## DIRECTIONS FOR THIS TASK
Search the entries for the word "nota". Copy every line where it turns up.
Top of DATA FOR THIS EXERCISE
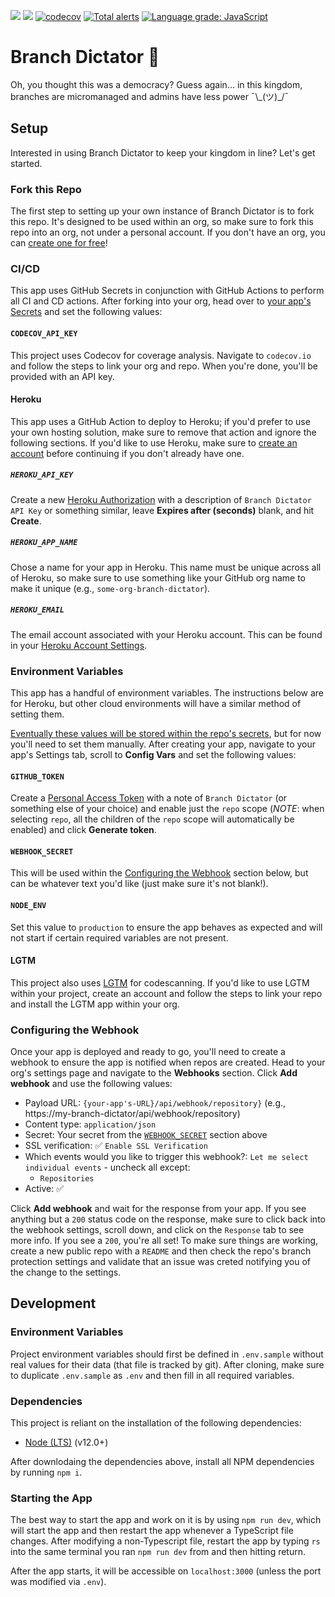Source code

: ![](https://github.com/AbsolutelyNothingToSeeHere/Branch-Dictator/workflows/Build/badge.svg?branch=master)
![](https://github.com/AbsolutelyNothingToSeeHere/Branch-Dictator/workflows/Deploy/badge.svg)
[![codecov](https://codecov.io/gh/AbsolutelyNothingToSeeHere/Branch-Dictator/branch/master/graph/badge.svg)](https://codecov.io/gh/AbsolutelyNothingToSeeHere/Branch-Dictator)
[![Total alerts](https://img.shields.io/lgtm/alerts/g/AbsolutelyNothingToSeeHere/Branch-Dictator.svg?logo=lgtm&logoWidth=18)](https://lgtm.com/projects/g/AbsolutelyNothingToSeeHere/Branch-Dictator/alerts/)
[![Language grade: JavaScript](https://img.shields.io/lgtm/grade/javascript/g/AbsolutelyNothingToSeeHere/Branch-Dictator.svg?logo=lgtm&logoWidth=18)](https://lgtm.com/projects/g/AbsolutelyNothingToSeeHere/Branch-Dictator/context:javascript)


# Branch Dictator 👑
Oh, you thought this was a democracy? Guess again... in this kingdom, branches are micromanaged and admins have less power ¯\\\_(ツ)\_/¯

## Setup
Interested in using Branch Dictator to keep your kingdom in line? Let's get started.

### Fork this Repo
The first step to setting up your own instance of Branch Dictator is to fork this repo. It's designed to be used within an org, so make sure to fork this repo into an org, not under a personal account. If you don't have an org, you can [create one for free](https://github.com/organizations/plan)!

### CI/CD
This app uses GitHub Secrets in conjunction with GitHub Actions to perform all CI and CD actions. After forking into your org, head over to [your app's Secrets](../settings/secrets) and set the following values:

#### `CODECOV_API_KEY`
This project uses Codecov for coverage analysis. Navigate to `codecov.io` and follow the steps to link your org and repo. When you're done, you'll be provided with an API key.

#### Heroku
This app uses a GitHub Action to deploy to Heroku; if you'd prefer to use your own hosting solution, make sure to remove that action and ignore the following sections. If you'd like to use Heroku, make sure to [create an account](https://signup.heroku.com) before continuing if you don't already have one.

##### `HEROKU_API_KEY`
Create a new [Heroku Authorization](https://dashboard.heroku.com/account/applications/authorizations/new) with a description of `Branch Dictator API Key` or something similar, leave **Expires after (seconds)** blank, and hit **Create**.

##### `HEROKU_APP_NAME`
Chose a name for your app in Heroku. This name must be unique across all of Heroku, so make sure to use something like your GitHub org name to make it unique (e.g., `some-org-branch-dictator`).

##### `HEROKU_EMAIL`
The email account associated with your Heroku account. This can be found in your [Heroku Account Settings](https://dashboard.heroku.com/account).

### Environment Variables
This app has a handful of environment variables. The instructions below are for Heroku, but other cloud environments will have a similar method of setting them.

[Eventually these values will be stored within the repo's secrets](https://github.com/AbsolutelyNothingToSeeHere/Branch-Dictator/issues/25), but for now you'll need to set them manually. After creating your app, navigate to your app's Settings tab, scroll to **Config Vars** and set the following values:

#### `GITHUB_TOKEN`
Create a [Personal Access Token](https://github.com/settings/tokens) with a note of `Branch Dictator` (or something else of your choice) and enable just the `repo` scope (*NOTE*: when selecting `repo`, all the children of the `repo` scope will automatically be enabled) and click **Generate token**.

#### `WEBHOOK_SECRET`
This will be used within the [Configuring the Webhook](#configuring-the-webhook) section below, but can be whatever text you'd like (just make sure it's not blank!).

#### `NODE_ENV`
Set this value to `production` to ensure the app behaves as expected and will not start if certain required variables are not present.

#### LGTM
This project also uses [LGTM](https://lgtm.com) for codescanning. If you'd like to use LGTM within your project, create an account and follow the steps to link your repo and install the LGTM app within your org.

### Configuring the Webhook
Once your app is deployed and ready to go, you'll need to create a webhook to ensure the app is notified when repos are created. Head to your org's settings page and navigate to the **Webhooks** section. Click **Add webhook** and use the following values:
- Payload URL: `{your-app's-URL}/api/webhook/repository}` (e.g., https://my-branch-dictator/api/webhook/repository)
- Content type: `application/json`
- Secret: Your secret from the [`WEBHOOK_SECRET`](#webhook-secret) section above
- SSL verification: :white_check_mark: `Enable SSL Verification`
- Which events would you like to trigger this webhook?: `Let me select individual events` - uncheck all except:
  - `Repositories`
- Active: :white_check_mark:

Click **Add webhook** and wait for the response from your app. If you see anything but a `200` status code on the response, make sure to click back into the webhook settings, scroll down, and click on the `Response` tab to see more info. If you see a `200`, you're all set! To make sure things are working, create a new public repo with a `README` and then check the repo's branch protection settings and validate that an issue was creted notifying you of the change to the settings.

## Development
### Environment Variables
Project environment variables should first be defined in `.env.sample` without real values for their data (that file is tracked by git). After cloning, make sure to duplicate `.env.sample` as `.env` and then fill in all required variables.

### Dependencies
This project is reliant on the installation of the following dependencies:
- [Node (LTS)](https://nodejs.org/en/download/) (v12.0+)

After downlodaing the dependencies above, install all NPM dependencies by running `npm i`.

### Starting the App
The best way to start the app and work on it is by using `npm run dev`, which will start the app and then restart the app whenever a TypeScript file changes. After modifying a non-Typescript file, restart the app by typing `rs` into the same terminal you ran `npm run dev` from and then hitting return.

After the app starts, it will be accessible on `localhost:3000` (unless the port was modified via `.env`).
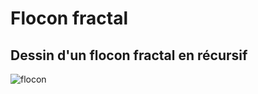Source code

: # Flocon fractal

## Dessin d'un flocon fractal en récursif

![flocon](https://user-images.githubusercontent.com/61507640/159985153-488c3ae5-f8dc-450b-9de6-aac1cacd3cf9.JPG)
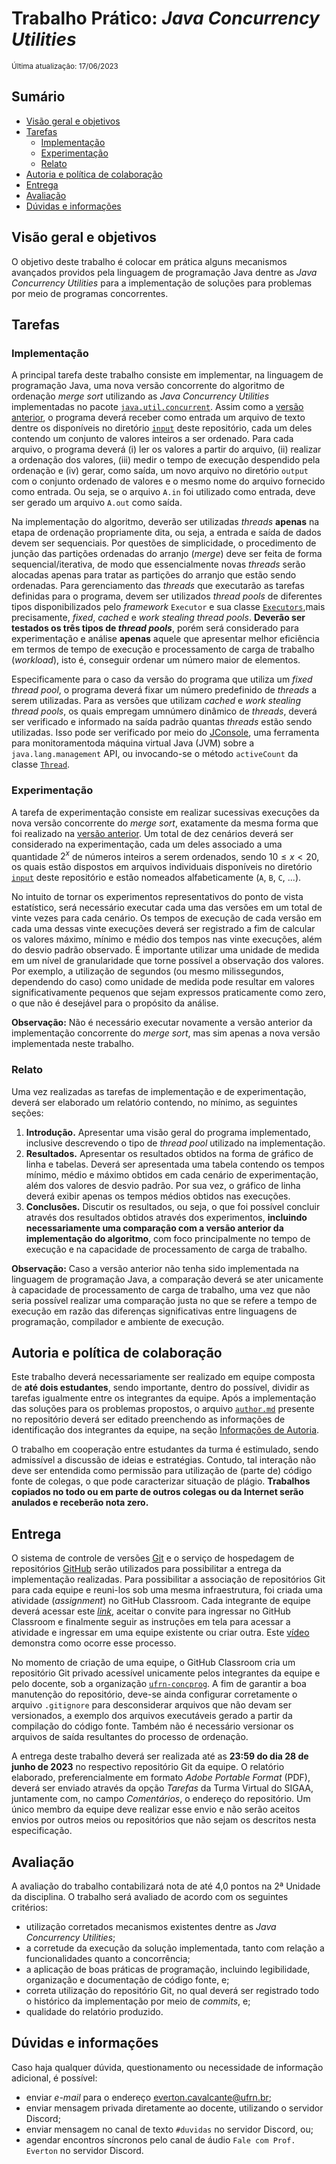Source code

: # Trabalho Prático: *Java Concurrency Utilities*

<sub>Última atualização: 17/06/2023</sub>

## Sumário

- [Visão geral e objetivos](#visão-geral-e-objetivos)  
- [Tarefas](#tarefas)
  - [Implementação](#implementação)
  - [Experimentação](#experimentação)
  - [Relato](#relato)
- [Autoria e política de colaboração](#autoria-e-política-de-colaboração)
- [Entrega](#entrega)
- [Avaliação](#avaliação)
- [Dúvidas e informações](#dúvidas-e-informações)

## Visão geral e objetivos

O objetivo deste trabalho é colocar em prática alguns mecanismos avançados providos pela linguagem de programação Java dentre as *Java Concurrency Utilities* para a implementação de soluções para problemas por meio de programas concorrentes.

## Tarefas

### Implementação

A principal tarefa deste trabalho consiste em implementar, na linguagem de programação Java, uma nova versão concorrente do algoritmo de ordenação *merge sort* utilizando as *Java Concurrency Utilities* implementadas no pacote [`java.util.concurrent`](https://docs.oracle.com/en/java/javase/20/docs/api/java.base/java/util/concurrent/package-summary.html). Assim como a [versão anterior](https://github.com/ufrn-concprog/mergesort), o programa deverá receber como entrada um arquivo de texto dentre os disponíveis no diretório [`input`](input) deste repositório, cada um deles contendo um conjunto de valores inteiros a ser ordenado. Para cada arquivo, o programa deverá (i) ler os valores a partir do arquivo, (ii) realizar a ordenação dos valores, (iii) medir o tempo de execução despendido pela ordenação e (iv) gerar, como saída, um novo arquivo no diretório `output` com o conjunto ordenado de valores e o mesmo nome do arquivo fornecido como entrada. Ou seja, se o arquivo `A.in` foi utilizado como entrada, deve ser gerado um arquivo `A.out` como saída.

Na implementação do algoritmo, deverão ser utilizadas *threads* **apenas** na etapa de ordenação propriamente dita, ou seja, a entrada e saída de dados devem ser sequenciais. Por questões de simplicidade, o procedimento de junção das partições ordenadas do arranjo (*merge*) deve ser feita de forma sequencial/iterativa, de modo que essencialmente novas *threads* serão alocadas apenas para tratar as partições do arranjo que estão sendo ordenadas. Para gerenciamento das *threads* que executarão as tarefas definidas para o programa, devem ser utilizados *thread pools* de diferentes tipos disponibilizados pelo *framework* `Executor` e sua classe [`Executors`](https://docs.oracle.com/en/java/javase/20/docs/api/java.base/java/util/concurrent/Executors.html),mais precisamente, *fixed*, *cached* e *work stealing thread pools*. **Deverão ser testados os três tipos de *thread pools***, porém será considerado para experimentação e análise **apenas** aquele que apresentar melhor eficiência em termos de tempo de execução e processamento de carga de trabalho (*workload*), isto é, conseguir ordenar um número maior de elementos.

Especificamente para o caso da versão do programa que utiliza um *fixed thread pool*, o programa deverá fixar um número predefinido de *threads* a serem utilizadas. Para as versões que utilizam *cached* e *work stealing thread pools*, os quais empregam umnúmero dinâmico de *threads*, deverá ser verificado e informado na saída padrão quantas *threads* estão sendo utilizadas. Isso pode ser verificado por meio do [JConsole](https://docs.oracle.com/en/java/javase/20/management/using-jconsole.html#GUID-A2AE31B2-6C50-47B4-B854-5212C5AE4955), uma ferramenta para monitoramentoda máquina virtual Java (JVM) sobre a `java.lang.management` API, ou invocando-se o método `activeCount` da classe [`Thread`](https://docs.oracle.com/en/java/javase/20/docs/api/java.base/java/lang/Thread.html).

### Experimentação

A tarefa de experimentação consiste em realizar sucessivas execuções da nova versão concorrente do *merge sort*, exatamente da mesma forma que foi realizado na [versão anterior](https://github.com/ufrn-concprog/mergesort). Um total de dez cenários deverá ser considerado na experimentação, cada um deles associado a uma quantidade $2^x$ de números inteiros a serem ordenados, sendo $10 \leq x < 20$, os quais estão dispostos em arquivos individuais disponíveis no diretório [`input`](input) deste repositório e estão nomeados alfabeticamente (`A`, `B`, `C`, ...).

No intuito de tornar os experimentos representativos do ponto de vista estatístico, será necessário executar cada uma das versões em um total de vinte vezes para cada cenário. Os tempos de execução de cada versão em cada uma dessas vinte execuções deverá ser registrado a fim de calcular os valores máximo, mínimo e médio dos tempos nas vinte execuções, além do desvio padrão observado. É importante utilizar uma unidade de medida em um nível de granularidade que torne possível a observação dos valores. Por exemplo, a utilização de segundos (ou mesmo milissegundos, dependendo do caso) como unidade de medida pode resultar em valores significativamente pequenos que sejam expressos praticamente como zero, o que não é desejável para o propósito da análise.

**Observação:** Não é necessário executar novamente a versão anterior da implementação concorrente do *merge sort*, mas sim apenas a nova versão implementada neste trabalho.

### Relato

Uma vez realizadas as tarefas de implementação e de experimentação, deverá ser elaborado um relatório contendo, no mínimo, as seguintes seções:

1. **Introdução.** Apresentar uma visão geral do programa implementado, inclusive descrevendo o tipo de *thread pool* utilizado na implementação.
2. **Resultados.** Apresentar os resultados obtidos na forma de gráfico de linha e tabelas. Deverá ser apresentada uma tabela contendo os tempos mínimo, médio e máximo obtidos em cada cenário de experimentação, além dos valores de desvio padrão. Por sua vez, o gráfico de linha deverá exibir apenas os tempos médios obtidos nas execuções.
3. **Conclusões.** Discutir os resultados, ou seja, o que foi possível concluir através dos resultados obtidos através dos experimentos, **incluindo necessariamente uma comparação com a versão anterior da implementação do algoritmo**, com foco principalmente no tempo de execução e na capacidade de processamento de carga de trabalho.

**Observação:** Caso a versão anterior não tenha sido implementada na linguagem de programação Java, a comparação deverá se ater unicamente à capacidade de processamento de carga de trabalho, uma vez que não seria possível realizar uma comparação justa no que se refere a tempo de execução em razão das diferenças significativas entre linguagens de programação, compilador e ambiente de execução.

## Autoria e política de colaboração

Este trabalho deverá necessariamente ser realizado em equipe composta de **até dois estudantes**, sendo importante, dentro do possível, dividir as tarefas igualmente entre os integrantes da equipe. Após a implementação das soluções para os problemas propostos, o arquivo [`author.md`](https://github.com/ufrn-concprog/mergesort-jcu/tree/master/author.md) presente no repositório deverá ser editado preenchendo as informações de identificação dos integrantes da equipe, na seção [Informações de Autoria](https://github.com/ufrn-concprog/mergesort-jcu/tree/master/author.md#identificação-de-autoria).

O trabalho em cooperação entre estudantes da turma é estimulado, sendo admissível a discussão de ideias e estratégias. Contudo, tal interação não deve ser entendida como permissão para utilização de (parte de) código fonte de colegas, o que pode caracterizar situação de plágio. **Trabalhos copiados no todo ou em parte de outros colegas ou da Internet serão anulados e receberão nota zero.**

## Entrega

O sistema de controle de versões [Git](https://git-scm.com) e o serviço de hospedagem de repositórios [GitHub](https://git-scm.com) serão utilizados para possibilitar a entrega da implementação realizadas. Para possibilitar a associação de repositórios Git para cada equipe e reuni-los sob uma mesma infraestrutura, foi criada uma atividade (*assignment*) no GitHub Classroom. Cada integrante de equipe deverá acessar este [*link*](https://classroom.github.com/a/iglvzwKC), aceitar o convite para ingressar no GitHub Classroom e finalmente seguir as instruções em tela para acessar a atividade e ingressar em uma equipe existente ou criar outra. Este [vídeo](https://youtu.be/ObaFRGp_Eko) demonstra como ocorre esse processo.

No momento de criação de uma equipe, o GitHub Classroom cria um repositório Git privado acessível unicamente pelos integrantes da equipe e pelo docente, sob a organização [`ufrn-concprog`](https://github.com/ufrn-concprog). A fim de garantir a boa manutenção do repositório, deve-se ainda configurar corretamente o arquivo `.gitignore` para desconsiderar arquivos que não devam ser versionados, a exemplo dos arquivos executáveis gerado a partir da compilação do código fonte. Também não é necessário versionar os arquivos de saída resultantes do processo de ordenação.

A entrega deste trabalho deverá ser realizada até as **23:59 do dia 28 de junho de 2023** no respectivo repositório Git da equipe. O relatório elaborado, preferencialmente em formato *Adobe Portable Format* (PDF), deverá ser enviado através da opção *Tarefas* da Turma Virtual do SIGAA, juntamente com, no campo *Comentários*, o endereço do repositório. Um único membro da equipe deve realizar esse envio e não serão aceitos envios por outros meios ou repositórios que não sejam os descritos nesta especificação.

## Avaliação

A avaliação do trabalho contabilizará nota de até 4,0 pontos na 2ª Unidade da disciplina. O trabalho será avaliado de acordo com os seguintes critérios:

- utilização corretados mecanismos existentes dentre as *Java Concurrency Utilities*;
- a corretude da execução da solução implementada, tanto com relação a funcionalidades quanto a concorrência;
- a aplicação de boas práticas de programação, incluindo legibilidade, organização e documentação de código fonte, e;
- correta utilização do repositório Git, no qual deverá ser registrado todo o histórico da implementação por meio de *commits*, e;
- qualidade do relatório produzido.

## Dúvidas e informações

Caso haja qualquer dúvida, questionamento ou necessidade de informação adicional, é possível:

- enviar *e-mail* para o endereço <everton.cavalcante@ufrn.br>;
- enviar mensagem privada diretamente ao docente, utilizando o servidor Discord;
- enviar mensagem no canal de texto `#duvidas` no servidor Discord, ou;
- agendar encontros síncronos pelo canal de áudio `Fale com Prof. Everton` no servidor Discord.
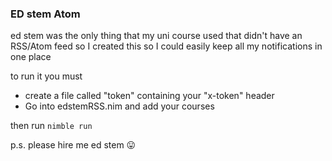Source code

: ### ED stem Atom

ed stem was the only thing that my uni course used that didn't 
have an RSS/Atom feed so I created this so I could easily keep
all my notifications in one place

to run it you must
 - create a file called "token" containing your "x-token" header
 - Go into edstemRSS.nim and add your courses

then run `nimble run`

p.s. please hire me ed stem 😛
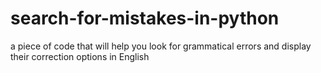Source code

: # search-for-mistakes-in-python
a piece of code that will help you look for grammatical errors and display their correction options in English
Bottom of DATA FOR THIS EXERCISE
## ANSWER TO THIS TASK
O trabalho em cooperação entre estudantes da turma é estimulado, sendo admissível a discussão de ideias e estratégias. Contudo, tal interação não deve ser entendida como permissão para utilização de (parte de) código fonte de colegas, o que pode caracterizar situação de plágio. **Trabalhos copiados no todo ou em parte de outros colegas ou da Internet serão anulados e receberão nota zero.**
A avaliação do trabalho contabilizará nota de até 4,0 pontos na 2ª Unidade da disciplina. O trabalho será avaliado de acordo com os seguintes critérios:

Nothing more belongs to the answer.